Chromatin dynamics
Marco Bianchi
Email: bianchi.marco@hsr.it
Location: DIBIT2 A2, Floor 5, Room 41
Group Leader, Chromatin dynamics
Full Professor, Università Vita Salute San Raffaele
I have shown that High Mobility Group Box 1 protein (HMGB1), a chromatin protein, is the main signal that distressed or prematurely dead cells release to activate the immune system. Indeed, since HMGB1 exists since the appearance of eukaryotes, the immune system essentially evolved around HMGB1, and progressively acquired layer upon layer of sophistication. In our body, HMGB1 remains the cornerstone of the response to assaults on integrity, including physical injury or infection. I have shown that HMGB1 triggers inflammation, recruits and activates inflammatory cells, is an adjuvant in eliciting adaptive immunity, and promotes healing after damage. Because of its central role, HMGB1 is involved in most medical conditions.
My current vision is that HMGB1 can be either muted when the systemic response to infection or injury is excessive (for example in sepsis, or in the so-called “cytokine storm”), or leveraged to promote healing. Recently, we have found that a fragment of HMGB1 can promote the internalization of the receptor CXCR4 and the “don’t eat me” molecule CD47 from the surface of cells, leading to macrophage phagocytosis and the emergence of anti-tumor CD8 T cell clones that lead to tumor rejection in a large fraction of tumor-bearing mice. My current motivation is to exploit medical uses of HMGB1. I have founded the biotech company HMGBiotech, which has developed a neutralizing monoclonal antibody against HMGB1 and a designer potentiated version of HMGB1, called 3S; several peptide and small molecule inhibitors or mimics of HMGB1 are in the development.

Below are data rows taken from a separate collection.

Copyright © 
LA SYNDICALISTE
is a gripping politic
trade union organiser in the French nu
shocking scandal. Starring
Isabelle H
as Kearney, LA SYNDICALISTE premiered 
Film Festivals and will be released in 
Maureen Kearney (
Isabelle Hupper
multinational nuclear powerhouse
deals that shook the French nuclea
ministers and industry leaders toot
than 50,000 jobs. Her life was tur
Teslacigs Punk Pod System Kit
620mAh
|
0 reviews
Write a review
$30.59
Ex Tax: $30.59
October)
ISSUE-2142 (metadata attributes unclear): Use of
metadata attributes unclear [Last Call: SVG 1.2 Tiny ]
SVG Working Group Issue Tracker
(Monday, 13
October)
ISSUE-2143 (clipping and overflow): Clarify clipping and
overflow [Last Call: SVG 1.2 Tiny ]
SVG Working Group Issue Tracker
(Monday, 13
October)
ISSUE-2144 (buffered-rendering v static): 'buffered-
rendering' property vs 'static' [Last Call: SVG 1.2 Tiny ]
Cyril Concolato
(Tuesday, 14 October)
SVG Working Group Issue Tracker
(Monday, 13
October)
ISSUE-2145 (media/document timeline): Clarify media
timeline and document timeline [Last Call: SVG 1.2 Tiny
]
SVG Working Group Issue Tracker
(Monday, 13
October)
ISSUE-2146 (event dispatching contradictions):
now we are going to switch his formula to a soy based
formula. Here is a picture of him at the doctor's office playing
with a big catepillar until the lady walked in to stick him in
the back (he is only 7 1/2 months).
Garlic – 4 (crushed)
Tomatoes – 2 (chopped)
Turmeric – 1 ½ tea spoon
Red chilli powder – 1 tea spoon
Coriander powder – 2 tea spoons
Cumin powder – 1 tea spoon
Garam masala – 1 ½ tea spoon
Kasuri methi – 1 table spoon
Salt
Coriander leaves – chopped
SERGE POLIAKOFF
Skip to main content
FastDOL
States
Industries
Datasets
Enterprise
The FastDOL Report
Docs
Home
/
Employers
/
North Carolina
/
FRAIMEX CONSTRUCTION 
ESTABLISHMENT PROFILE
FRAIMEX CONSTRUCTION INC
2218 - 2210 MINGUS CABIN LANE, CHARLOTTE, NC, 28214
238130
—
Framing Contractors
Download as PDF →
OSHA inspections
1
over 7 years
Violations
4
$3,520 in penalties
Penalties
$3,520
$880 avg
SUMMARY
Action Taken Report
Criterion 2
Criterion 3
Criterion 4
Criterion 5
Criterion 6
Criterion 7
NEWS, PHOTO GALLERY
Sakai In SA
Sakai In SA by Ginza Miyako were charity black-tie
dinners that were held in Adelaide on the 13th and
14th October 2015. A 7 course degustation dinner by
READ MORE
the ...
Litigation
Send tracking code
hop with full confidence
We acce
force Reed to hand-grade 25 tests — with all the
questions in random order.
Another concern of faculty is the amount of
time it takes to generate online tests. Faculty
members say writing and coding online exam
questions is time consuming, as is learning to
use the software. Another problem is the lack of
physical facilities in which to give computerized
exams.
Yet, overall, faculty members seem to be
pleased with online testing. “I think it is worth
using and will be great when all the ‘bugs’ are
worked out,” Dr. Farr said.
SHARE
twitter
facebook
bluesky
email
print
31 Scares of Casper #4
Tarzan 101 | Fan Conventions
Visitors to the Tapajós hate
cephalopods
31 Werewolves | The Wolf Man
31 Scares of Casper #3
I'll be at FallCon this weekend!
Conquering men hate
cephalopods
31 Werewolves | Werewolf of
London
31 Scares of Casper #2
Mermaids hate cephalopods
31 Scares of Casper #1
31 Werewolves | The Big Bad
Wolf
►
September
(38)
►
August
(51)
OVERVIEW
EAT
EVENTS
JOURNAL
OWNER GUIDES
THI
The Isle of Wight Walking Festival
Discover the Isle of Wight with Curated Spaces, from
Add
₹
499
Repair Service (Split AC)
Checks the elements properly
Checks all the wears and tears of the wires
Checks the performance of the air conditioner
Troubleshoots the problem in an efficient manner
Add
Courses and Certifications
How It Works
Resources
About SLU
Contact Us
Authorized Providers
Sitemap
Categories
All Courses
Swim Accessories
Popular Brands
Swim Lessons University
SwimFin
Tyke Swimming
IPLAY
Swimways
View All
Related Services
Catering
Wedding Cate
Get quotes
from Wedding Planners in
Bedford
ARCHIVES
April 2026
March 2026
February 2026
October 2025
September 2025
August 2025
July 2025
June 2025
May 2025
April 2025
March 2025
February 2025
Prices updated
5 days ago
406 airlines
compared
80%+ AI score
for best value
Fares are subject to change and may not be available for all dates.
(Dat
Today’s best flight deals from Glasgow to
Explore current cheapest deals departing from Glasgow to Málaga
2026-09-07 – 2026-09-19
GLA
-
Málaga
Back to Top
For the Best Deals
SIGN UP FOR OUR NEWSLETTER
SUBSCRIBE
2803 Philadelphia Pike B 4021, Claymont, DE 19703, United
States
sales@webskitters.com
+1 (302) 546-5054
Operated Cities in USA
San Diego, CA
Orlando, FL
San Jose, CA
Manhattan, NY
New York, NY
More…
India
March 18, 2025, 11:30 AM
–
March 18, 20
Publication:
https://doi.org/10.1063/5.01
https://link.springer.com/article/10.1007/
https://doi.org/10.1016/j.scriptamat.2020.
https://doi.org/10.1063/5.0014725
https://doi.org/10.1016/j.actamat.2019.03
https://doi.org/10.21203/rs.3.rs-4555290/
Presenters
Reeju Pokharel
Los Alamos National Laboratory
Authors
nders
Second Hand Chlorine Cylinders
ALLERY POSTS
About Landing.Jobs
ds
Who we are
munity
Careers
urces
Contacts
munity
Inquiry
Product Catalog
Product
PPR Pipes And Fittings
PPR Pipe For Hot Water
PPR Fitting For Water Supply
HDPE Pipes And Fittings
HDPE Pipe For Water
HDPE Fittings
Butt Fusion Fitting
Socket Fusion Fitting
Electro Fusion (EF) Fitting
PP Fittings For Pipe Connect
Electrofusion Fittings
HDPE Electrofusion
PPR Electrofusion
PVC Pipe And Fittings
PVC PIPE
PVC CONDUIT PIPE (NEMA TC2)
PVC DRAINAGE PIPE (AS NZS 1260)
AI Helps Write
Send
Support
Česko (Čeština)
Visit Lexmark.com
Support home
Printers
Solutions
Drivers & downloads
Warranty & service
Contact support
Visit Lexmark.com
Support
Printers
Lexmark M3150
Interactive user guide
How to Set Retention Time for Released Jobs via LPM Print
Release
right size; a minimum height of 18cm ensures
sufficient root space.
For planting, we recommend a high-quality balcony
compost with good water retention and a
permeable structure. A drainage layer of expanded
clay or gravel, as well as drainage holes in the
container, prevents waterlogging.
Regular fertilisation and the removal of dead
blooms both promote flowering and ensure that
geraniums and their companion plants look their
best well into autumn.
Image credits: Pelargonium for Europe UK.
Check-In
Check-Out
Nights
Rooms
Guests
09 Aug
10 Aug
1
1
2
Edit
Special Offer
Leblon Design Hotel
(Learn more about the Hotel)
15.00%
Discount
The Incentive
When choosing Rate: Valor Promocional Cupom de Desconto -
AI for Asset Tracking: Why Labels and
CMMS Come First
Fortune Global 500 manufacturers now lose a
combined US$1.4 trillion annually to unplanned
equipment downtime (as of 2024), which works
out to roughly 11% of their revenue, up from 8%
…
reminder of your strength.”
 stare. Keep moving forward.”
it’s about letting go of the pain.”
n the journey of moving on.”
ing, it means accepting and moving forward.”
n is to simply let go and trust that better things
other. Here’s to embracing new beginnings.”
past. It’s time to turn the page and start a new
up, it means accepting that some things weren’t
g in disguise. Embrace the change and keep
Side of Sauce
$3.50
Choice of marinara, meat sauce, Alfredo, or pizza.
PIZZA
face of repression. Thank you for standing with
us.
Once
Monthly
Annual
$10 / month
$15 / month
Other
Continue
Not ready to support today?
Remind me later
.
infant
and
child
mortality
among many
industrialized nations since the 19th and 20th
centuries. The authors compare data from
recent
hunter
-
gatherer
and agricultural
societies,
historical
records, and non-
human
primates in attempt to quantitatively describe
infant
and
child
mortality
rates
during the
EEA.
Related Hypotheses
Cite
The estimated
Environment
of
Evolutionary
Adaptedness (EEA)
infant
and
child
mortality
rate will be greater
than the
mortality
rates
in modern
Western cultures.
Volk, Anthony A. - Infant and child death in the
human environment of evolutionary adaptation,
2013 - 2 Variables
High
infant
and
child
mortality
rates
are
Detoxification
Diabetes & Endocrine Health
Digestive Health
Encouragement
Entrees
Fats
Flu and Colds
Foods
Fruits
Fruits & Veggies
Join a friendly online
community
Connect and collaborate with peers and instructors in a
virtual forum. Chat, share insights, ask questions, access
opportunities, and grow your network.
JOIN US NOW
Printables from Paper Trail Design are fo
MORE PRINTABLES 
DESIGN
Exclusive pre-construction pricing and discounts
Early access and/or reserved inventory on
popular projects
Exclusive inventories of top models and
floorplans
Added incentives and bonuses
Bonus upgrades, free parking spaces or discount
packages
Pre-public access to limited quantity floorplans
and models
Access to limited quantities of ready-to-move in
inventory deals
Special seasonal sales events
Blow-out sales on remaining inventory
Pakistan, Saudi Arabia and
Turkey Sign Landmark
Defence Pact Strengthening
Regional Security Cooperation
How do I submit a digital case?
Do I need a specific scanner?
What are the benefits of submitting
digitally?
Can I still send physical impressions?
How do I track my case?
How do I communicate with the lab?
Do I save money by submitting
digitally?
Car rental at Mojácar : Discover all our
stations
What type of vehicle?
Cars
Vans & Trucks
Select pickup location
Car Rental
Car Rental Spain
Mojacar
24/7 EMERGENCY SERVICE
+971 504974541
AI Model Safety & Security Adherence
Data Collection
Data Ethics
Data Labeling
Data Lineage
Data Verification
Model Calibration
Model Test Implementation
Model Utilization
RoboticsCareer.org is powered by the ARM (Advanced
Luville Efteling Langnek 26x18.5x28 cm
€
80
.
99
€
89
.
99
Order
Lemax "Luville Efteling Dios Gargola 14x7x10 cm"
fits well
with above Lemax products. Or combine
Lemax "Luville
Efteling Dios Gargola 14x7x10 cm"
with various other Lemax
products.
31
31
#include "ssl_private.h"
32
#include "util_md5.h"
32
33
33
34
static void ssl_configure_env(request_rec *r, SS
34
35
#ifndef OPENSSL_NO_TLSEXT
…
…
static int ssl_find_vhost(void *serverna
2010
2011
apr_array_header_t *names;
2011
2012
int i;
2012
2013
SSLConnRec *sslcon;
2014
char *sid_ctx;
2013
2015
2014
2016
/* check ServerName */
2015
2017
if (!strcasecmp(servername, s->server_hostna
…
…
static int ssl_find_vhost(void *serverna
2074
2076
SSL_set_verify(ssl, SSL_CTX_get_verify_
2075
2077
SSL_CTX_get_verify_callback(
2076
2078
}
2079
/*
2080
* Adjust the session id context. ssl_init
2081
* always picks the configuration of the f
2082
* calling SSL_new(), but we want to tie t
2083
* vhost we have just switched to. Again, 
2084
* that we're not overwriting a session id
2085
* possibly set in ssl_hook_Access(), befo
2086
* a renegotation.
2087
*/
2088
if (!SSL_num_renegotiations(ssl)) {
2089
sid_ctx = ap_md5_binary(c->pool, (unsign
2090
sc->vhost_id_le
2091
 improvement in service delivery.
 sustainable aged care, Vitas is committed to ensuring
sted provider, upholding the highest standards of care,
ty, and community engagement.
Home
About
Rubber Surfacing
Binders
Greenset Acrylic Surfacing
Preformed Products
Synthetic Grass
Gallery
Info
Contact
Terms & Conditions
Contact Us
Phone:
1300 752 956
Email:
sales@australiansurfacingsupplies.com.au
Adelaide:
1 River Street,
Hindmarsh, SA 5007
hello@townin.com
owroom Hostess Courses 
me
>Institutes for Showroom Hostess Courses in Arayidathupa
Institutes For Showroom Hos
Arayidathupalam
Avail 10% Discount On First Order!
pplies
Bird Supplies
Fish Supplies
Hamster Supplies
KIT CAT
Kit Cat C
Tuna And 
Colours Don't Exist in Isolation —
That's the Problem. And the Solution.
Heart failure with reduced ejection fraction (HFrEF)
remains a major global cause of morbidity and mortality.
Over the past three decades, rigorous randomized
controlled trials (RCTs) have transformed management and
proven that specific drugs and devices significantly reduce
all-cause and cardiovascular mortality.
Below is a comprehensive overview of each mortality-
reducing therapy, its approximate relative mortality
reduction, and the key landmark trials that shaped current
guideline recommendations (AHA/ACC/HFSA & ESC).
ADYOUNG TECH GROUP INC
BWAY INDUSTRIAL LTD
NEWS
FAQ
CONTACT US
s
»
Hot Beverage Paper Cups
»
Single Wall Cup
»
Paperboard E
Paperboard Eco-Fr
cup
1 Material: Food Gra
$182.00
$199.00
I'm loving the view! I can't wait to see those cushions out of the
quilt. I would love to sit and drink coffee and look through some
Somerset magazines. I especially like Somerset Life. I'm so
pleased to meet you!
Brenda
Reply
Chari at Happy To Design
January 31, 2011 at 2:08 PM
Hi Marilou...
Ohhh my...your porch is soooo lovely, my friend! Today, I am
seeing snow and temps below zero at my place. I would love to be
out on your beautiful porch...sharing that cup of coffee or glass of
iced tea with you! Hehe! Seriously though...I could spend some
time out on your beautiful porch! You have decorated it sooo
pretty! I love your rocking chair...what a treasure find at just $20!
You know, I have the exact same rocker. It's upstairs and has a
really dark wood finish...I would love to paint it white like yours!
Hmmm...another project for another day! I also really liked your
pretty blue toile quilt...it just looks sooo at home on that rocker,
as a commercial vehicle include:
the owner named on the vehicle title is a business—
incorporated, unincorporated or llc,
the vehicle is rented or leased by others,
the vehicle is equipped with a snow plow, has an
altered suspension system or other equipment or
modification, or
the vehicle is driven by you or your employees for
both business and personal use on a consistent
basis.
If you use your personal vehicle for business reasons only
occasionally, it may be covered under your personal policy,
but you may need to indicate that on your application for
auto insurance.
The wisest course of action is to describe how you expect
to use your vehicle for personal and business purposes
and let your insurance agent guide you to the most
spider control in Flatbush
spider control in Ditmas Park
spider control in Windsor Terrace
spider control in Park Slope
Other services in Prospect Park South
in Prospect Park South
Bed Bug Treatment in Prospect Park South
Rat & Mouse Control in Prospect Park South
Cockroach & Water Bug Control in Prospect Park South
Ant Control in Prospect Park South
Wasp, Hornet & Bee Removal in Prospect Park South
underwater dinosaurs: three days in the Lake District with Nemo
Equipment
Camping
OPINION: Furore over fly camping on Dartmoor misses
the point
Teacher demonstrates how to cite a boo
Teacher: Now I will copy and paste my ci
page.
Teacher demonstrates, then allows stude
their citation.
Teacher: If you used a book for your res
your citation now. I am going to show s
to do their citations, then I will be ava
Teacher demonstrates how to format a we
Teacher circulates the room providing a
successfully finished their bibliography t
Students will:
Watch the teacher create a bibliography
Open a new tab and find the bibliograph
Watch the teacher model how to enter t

October 1983 - June 1986 Postdoctoral Fellow of the Italian National Research Council (CNR). University of Milano, Department of Genetics and Microbiology, via Celoria 26, 20133 Milano, Italy.
October 1981 - September 1983 Postdoctoral Associate in Dr. Charles Radding's laboratory, Yale University School of Medicine, Department of Human Genetics, 333 Cedar Street, New Haven, CT 06510, USA.
October 1980 "Laurea" in Biological Sciences, cum laude, University of Milano (Italy).
2000 - present EMBO member
2017 - 2023 Chairman of the Master of Sciences in Biotechnology & Medical Biology, San Raffaele University, Milano.
2014 – 2015 Director of the Center for Translational Genomics and Bioinformatics, San Raffaele Research Institute, via Olgettina 60, 20132 Milano, Italy.
2008 - 2014 Co-Director of the Division of Genetics and Cell Biology, San Raffaele Research Institute, via Olgettina 60, 20132 Milano, Italy.
2007 - 2011 Coordinator of the PhD program in Cellular and Molecular Biology, San Raffaele University.
2000 - 2005 Vice-Director for Basic Research, San Raffaele Research Institute, via Olgettina 60, 20132 Milano, Italy.
2000 - present Professor of Molecular Biology, School of Medicine, San Raffaele University, via Olgettina 58, 20132 Milano, Italy.
1999 - 2000 Associate Professor of Microbiology, Faculty of Medicine, San Raffaele University, via Olgettina 58, 20132 Milano, Italy.
1992 - 1999 Associate Professor of Microbiology, Department of Genetics and Microbiology, University of Milano, via Celoria 26, 20133 Milano, Italy
1987 - 1992 Associate Professor of Microbiology, Department of Genetics and Microbiology, University of Pavia, via Abbiategrasso 207, 27100 Pavia, Italy.